If you don't care for Moffat's approach to storytelling, then you won't much like The Day of the Doctor. This is timey-wimey throughout, one of the more complex tellings in the Doctor Who line, certainly the most complex of the novelisations, jumping back and forth in time and between different characters' viewpoints. Well, that's at first glance, but the vast majority of the book is told from the Doctor's perspective, in one of his many incarnations, each chapter being delivered as a separate document by an omniscient narrator with a unique perspective on the overall story. Three guesses as to who that is. There's a chapter that's told from a human perspective, until you realise actually, it's a Zygon, but otherwise this is the Doctor's story through and through. And rightly so, because no other story in the TV series' history has ever been as much about the Doctor's own experiences and his views on his very long, eventful life.
The episode leapt about quite a lot, but the book is even more jumpy, and is presented in an order that never quite makes a logical progression clear. It opens with Chapter Eight, which adapts "The Night of the Doctor," the eighth Doctor's last minutes of life, before continuing with Chapter Eleven, the opening to the actual anniversary episode with Clara and the eleventh Doctor. Focusing on the numbering will lead you astray, though, and it's nothing as simple as chapter = Doctor, although the fact that Chapter Nine is redacted in a pretty funny decision, surely a snub to Christopher Eccleston for declining to appear in the episode. In fact, he's in this even less than the actual broadcast, since one of the very few elements not expanded upon is the War Doctor's regeneration, which is sadly relegated to occurring off-screen.
The broadcast episode was primarily the eleventh Doctor's story, given that Matt Smith was the incumbent star at the time, but Moffat has said that he views this version more as the War Doctor's story. In practice, however, so much more prominence is given to the Elizabeth/Zygon storyline that in effect it becomes the tenth Doctor's story for much of its telling. Things are particularly complicated (but ingeniously told) when all three Doctors are locked away together, with the tenth Doctor sandwiched between his suppressed past and his unwelcome future. Cleverly, Moffat doesn't resort to referring to the Doctors by number, but drops in little descriptors instead, which can be entertaining, albeit a little confusing, when the viewpoint is switching between incarnations. Given that this is original author reworking his own material, the dialogue is surprisingly altered, but what author can resist tinkering with their own work even after it's ostensibly finished?
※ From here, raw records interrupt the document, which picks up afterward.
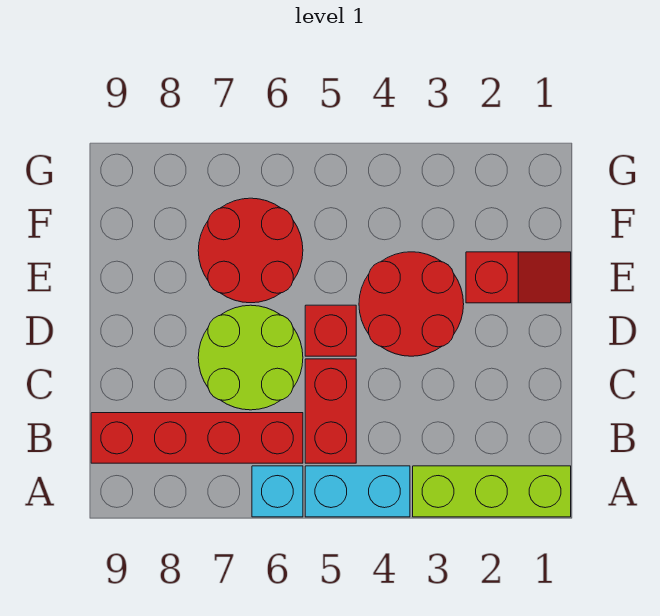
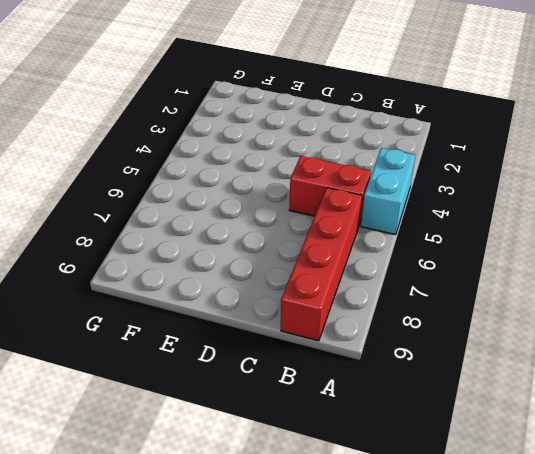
none -> lime 1x3 brick [413,466,571,517]
none -> cyan 1x1 brick [252,466,303,517]

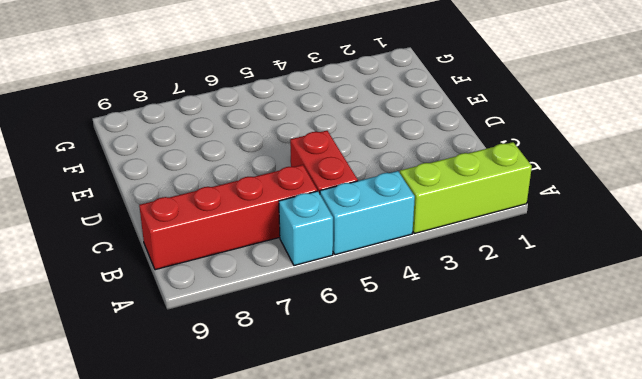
none -> lime 2x2 round brick [198,305,303,410]
none -> red 2x2 round brick [359,252,464,356]

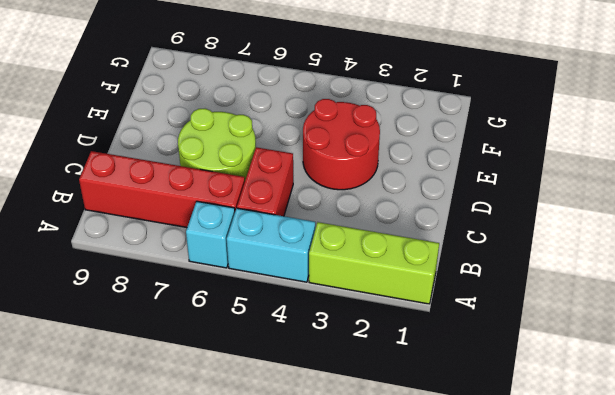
none -> red 1x1 brick [305,305,356,356]
none -> red 1x2 slope [466,252,571,303]

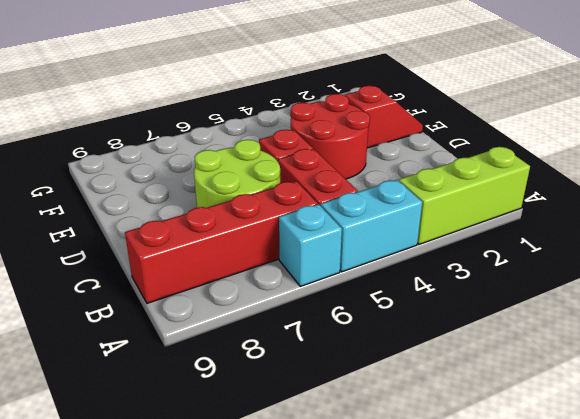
none -> red 2x2 round brick [198,198,303,303]

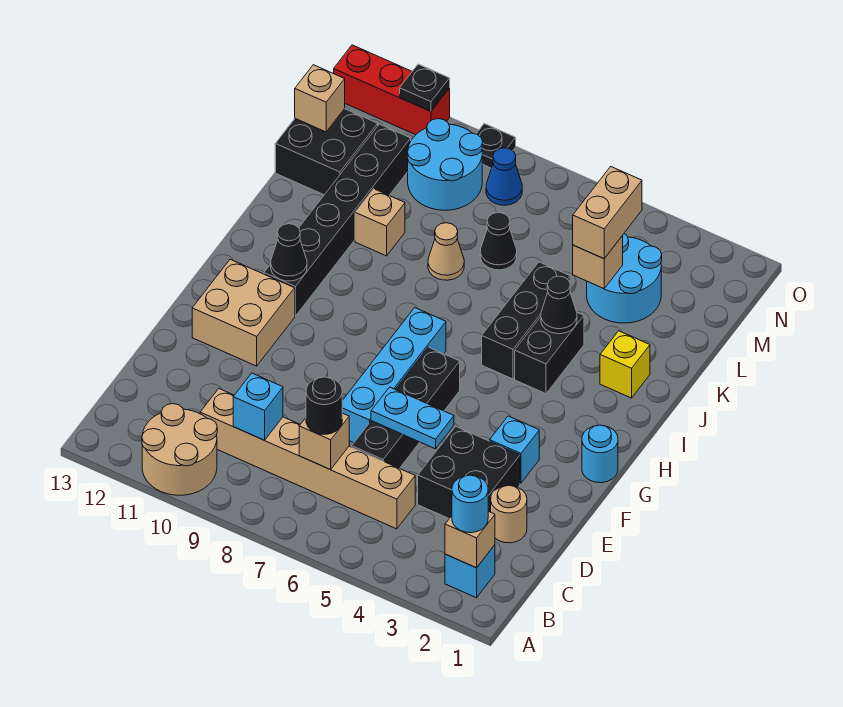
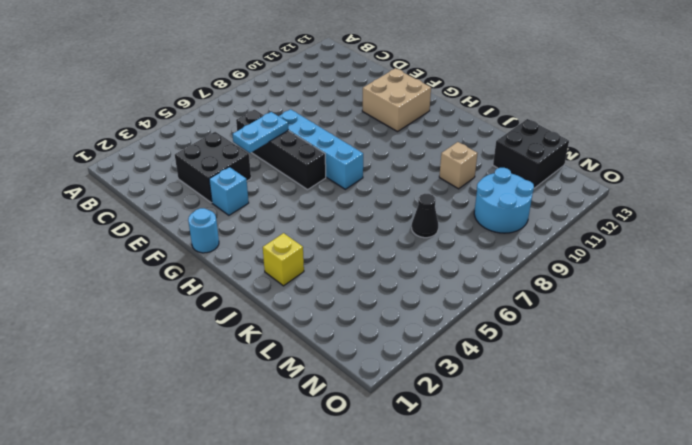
none -> tan 2x2 round brick [142,404,217,495]
none -> cyan 1x1 brick [445,545,495,598]
none -> tan 1x6 brick [200,389,415,529]
none -> tan 1x1 round brick [491,485,527,543]

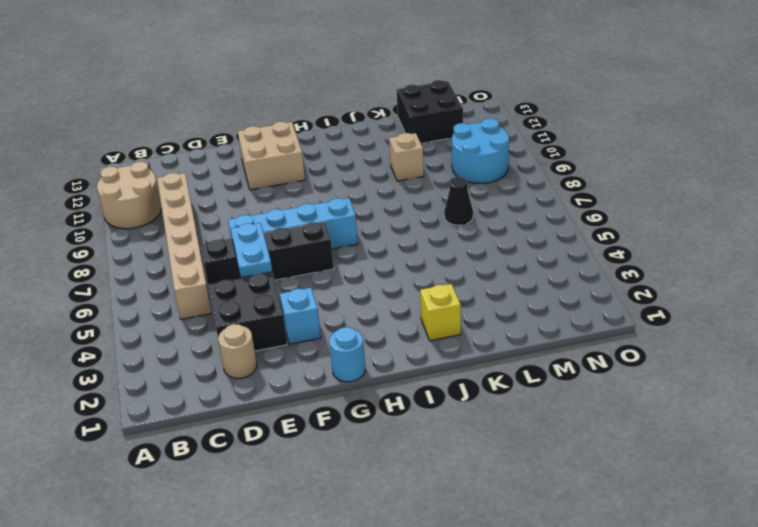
none -> cyan 1x1 brick [445,545,495,598]
none -> black 1x6 brick [264,124,411,316]
none -> black 1x2 brick [515,313,584,394]
none -> black 1x3 brick [482,262,570,379]

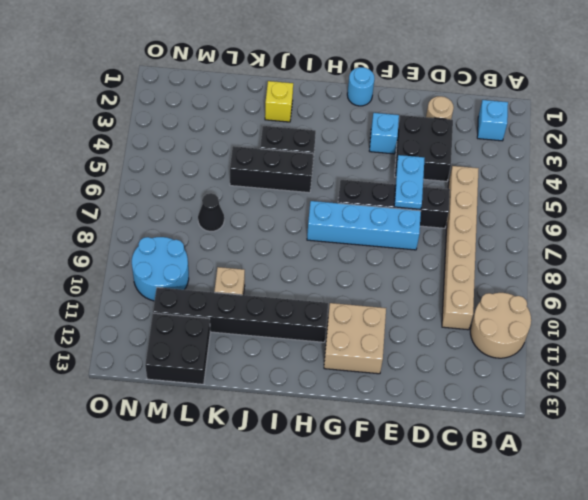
none -> tan 1x1 cone [428,223,464,280]
none -> cyan 2x2 round brick [587,234,662,323]
none -> blue 1x1 cone [486,148,522,205]
none -> black 1x1 plate [476,124,516,168]

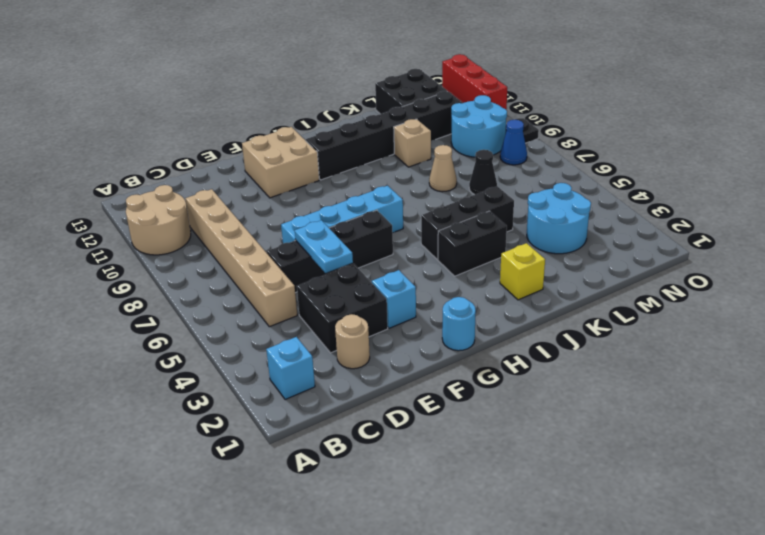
none -> tan 1x1 brick [445,511,495,568]
none -> tan 1x1 brick [299,413,349,470]
none -> cyan 1x1 brick [233,373,283,440]
none -> black 1x1 cone [271,224,307,281]

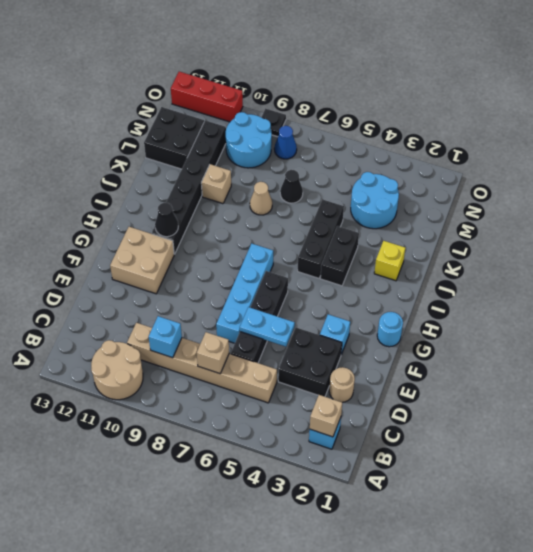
none -> black 1x1 cone [541,276,577,334]
none -> tan 1x1 brick [573,236,623,289]
none -> tan 1x1 brick [295,65,345,132]
none -> black 1x1 plate [400,64,450,111]

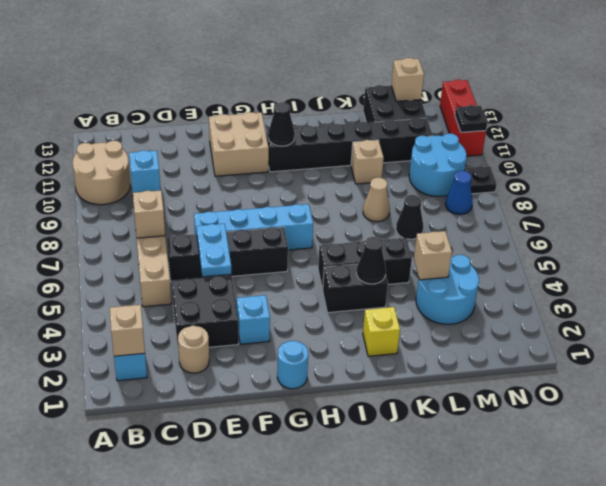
none -> cyan 1x1 round brick [452,475,488,533]
none -> black 1x1 round brick [306,377,342,434]
none -> tan 1x2 brick [573,167,642,259]

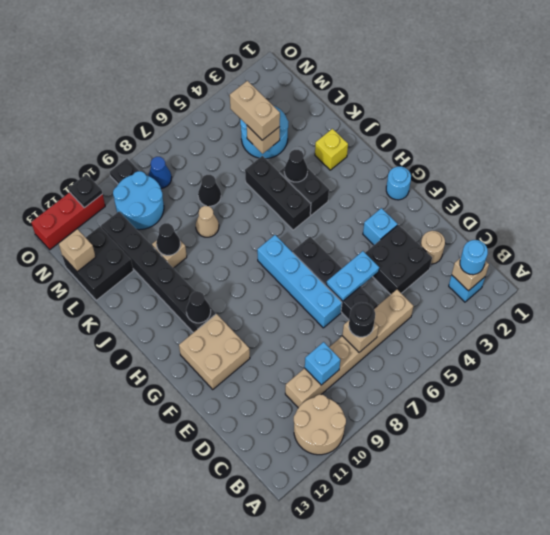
black 1x1 cone [156,223,180,255] -> none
As with Davies and Rose, Moffat takes the opportunity to expand the story in various ways. Satisfyingly, we find out just why and how the tenth Doctor made his way into Elizabeth's affections, cementing the feeling that the other Doctors barged their way in part way through another adventure. There are a number of extra elements inserted; River Song turns up, perhaps not surprisingly, in a bit of backstory; the twelfth Doctor is made more important to the heavily revised climax; and the thirteenth Doctor makes an appearance. The grand "all thirteen!" finale is very different, but perhaps even more satisfying, with Moffat realising that what works as a surprise and a visual treat onscreen won't work the same way in prose five years later.
The Day of the Doctor is one of the most enjoyable Doctor Who novels I've read, and believe me, I've read a lot. It stands up as one of the very best of the novelisations and makes me hope that someday Moffat will turn his hand to novel writing again.
Some fun observations from the novel:
The Doctor's first two incarnations were apparently colourblind, something the Doctor didn't realise until the Time Lords corrected this with his second regeneration. So, all that time we were watching the episodes as the Doctor would have seen them.
|A. M. Thompson's amazing fan cover|
The potion given to the eighth Doctor by Ohila was just "lemonade and dry ice." So it's true the Doctor was just using this transformation as a way to excuse his behaviour during the War. (I'm still convinced he was cured of his half-human DNA during this regeneration though.) He also mentions Fitz during his companion rundown, fittingly given this is now a prose story.
The War Doctor half recognises Clara from her voice, referencing the later episode "Listen" which had her speak to his childhood self.
Coal Hill headmaster Mr. Armitage is completely in on the Doctor's existence, having been tipped off by governor Ian Chesterton.